### JOB
Print the listing below word for word, but drop any pictures it contains.
━━━━━━━━━━━━━━━━━━━━━━━━━━━━━━
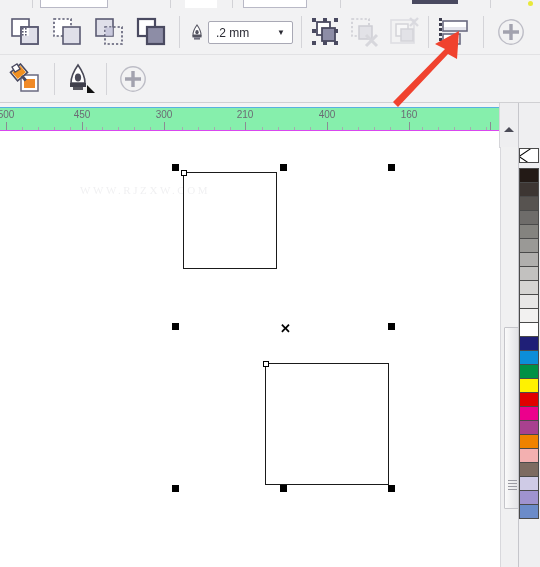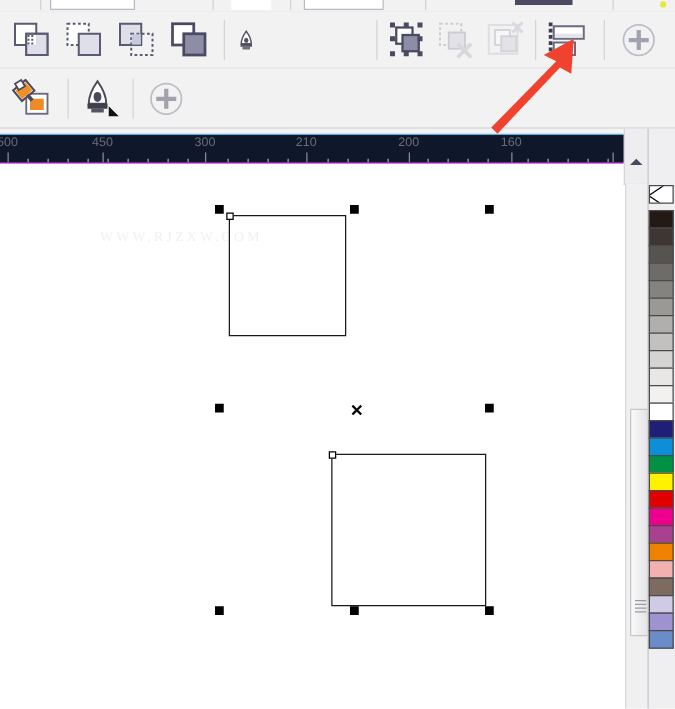".2 mm" div.tbtn { html: none -> <div> <span>.2 mm</span> <span>▼</span> </div> }
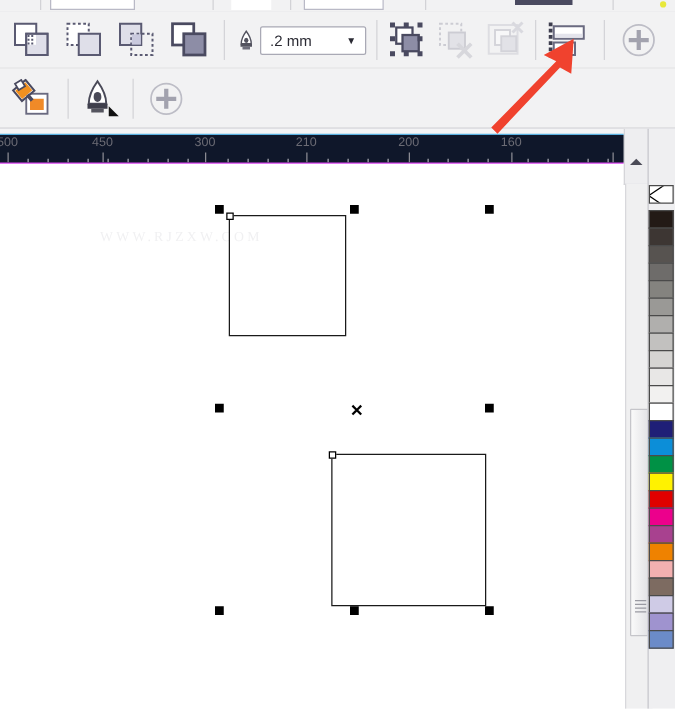"500" .ruler { background: #0f172a -> #86efac }
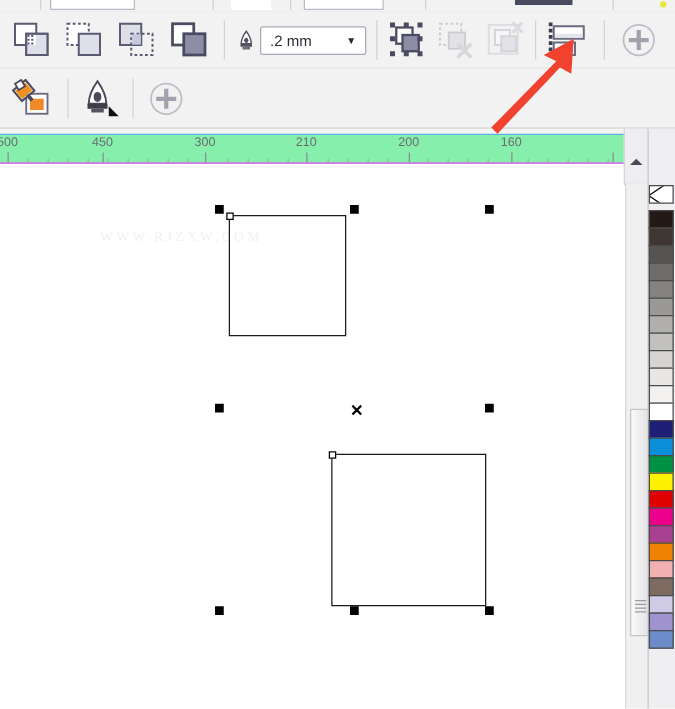"200" span.ruler-label { text: 200 -> 400 }
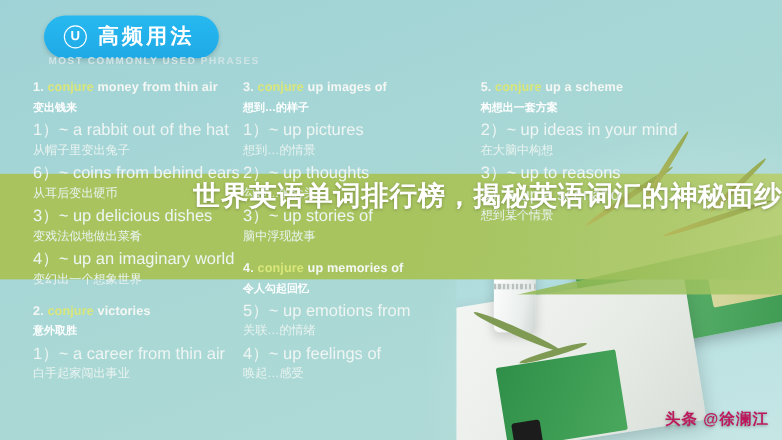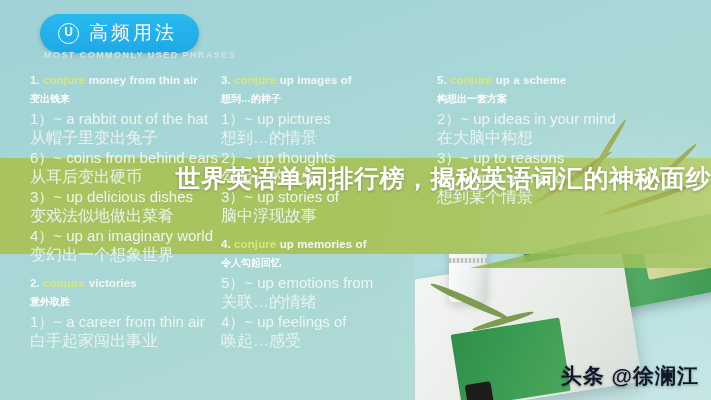"高频用法" .badge-label { font-weight: normal -> bold }
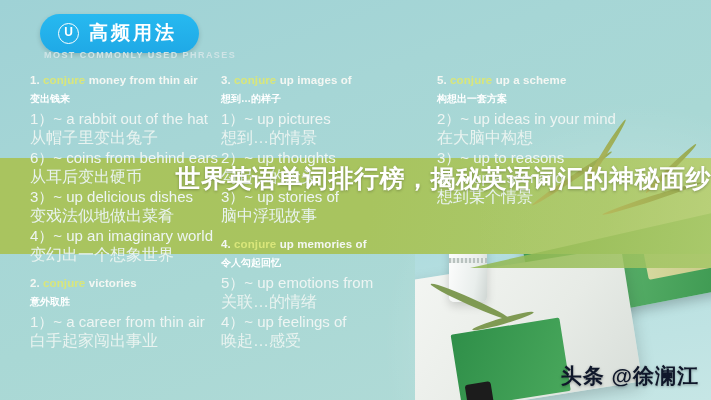"从帽子里变出兔子" .sub-cn { font-size: 16px -> 11px }
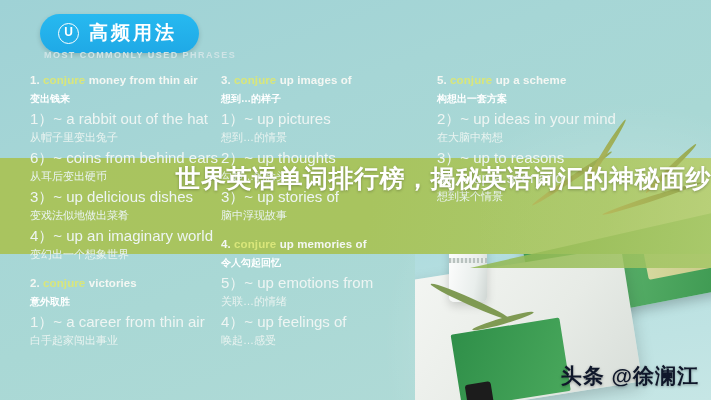"头条 @徐澜江" .watermark { color: #0f172a -> #be185d; font-size: 21px -> 14px }
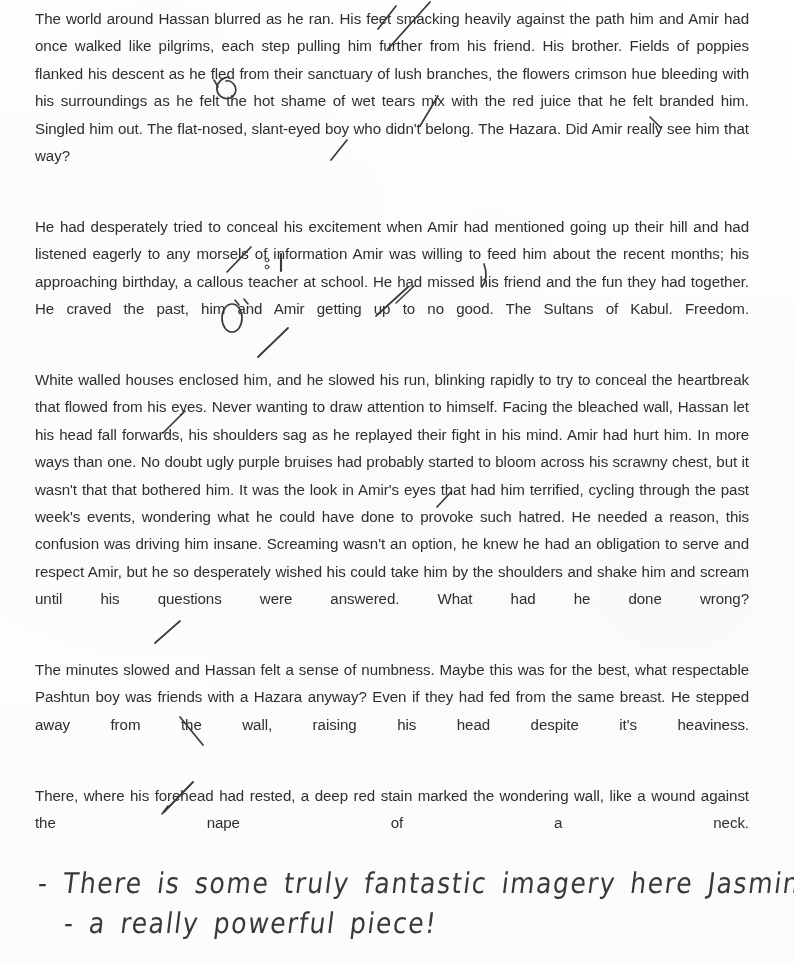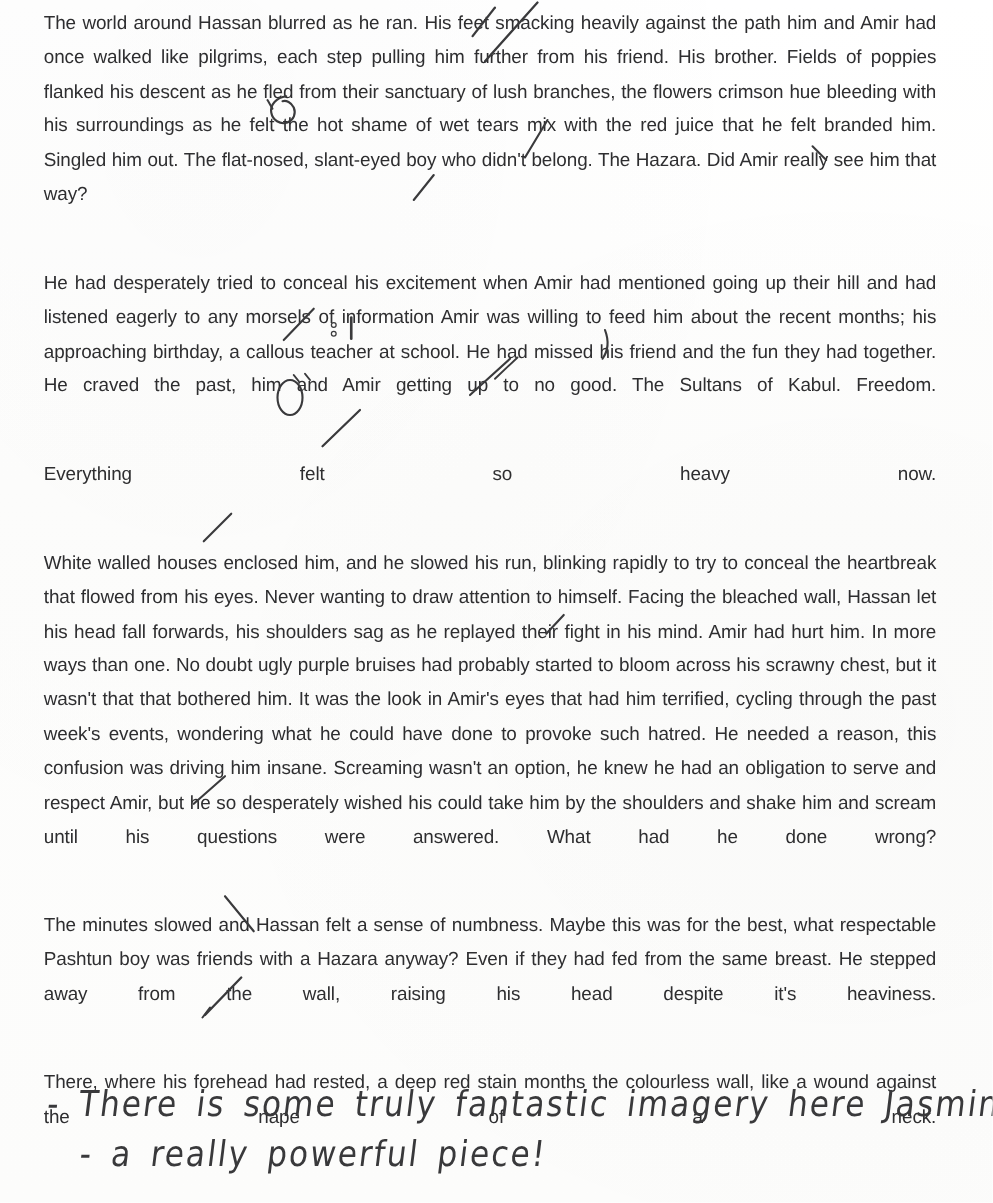"Everything felt so heavy now." p.para { html: <p>Everything felt so heavy now.</p> -> none }
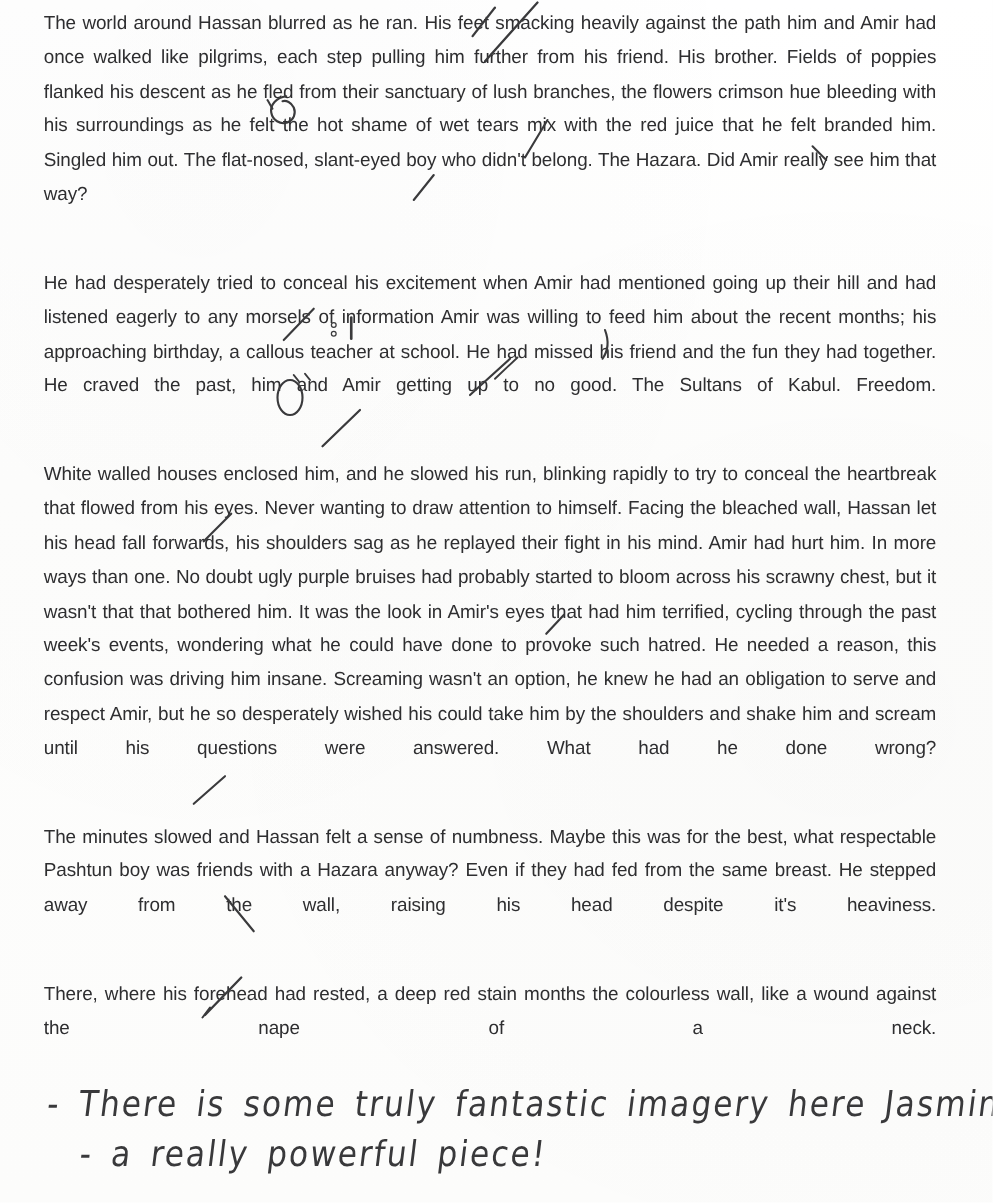"There, where his forehead had" p.para { text: months the colourless -> marked the wondering }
━━━━━━━━━━━━━━━━━━━━━━━━━━━━━━
### SOLUTION TO THE EXERCISE
".2 mm" div.tbtn { html: none -> <div> <span>.2 mm</span> <span>▼</span> </div> }
"500" .ruler { background: #0f172a -> #86efac }
"200" span.ruler-label { text: 200 -> 400 }
"高频用法" .badge-label { font-weight: normal -> bold }
"从帽子里变出兔子" .sub-cn { font-size: 16px -> 11px }
"头条 @徐澜江" .watermark { color: #0f172a -> #be185d; font-size: 21px -> 14px }
"Everything felt so heavy now." p.para { html: <p>Everything felt so heavy now.</p> -> none }
"There, where his forehead had" p.para { text: months the colourless -> marked the wondering }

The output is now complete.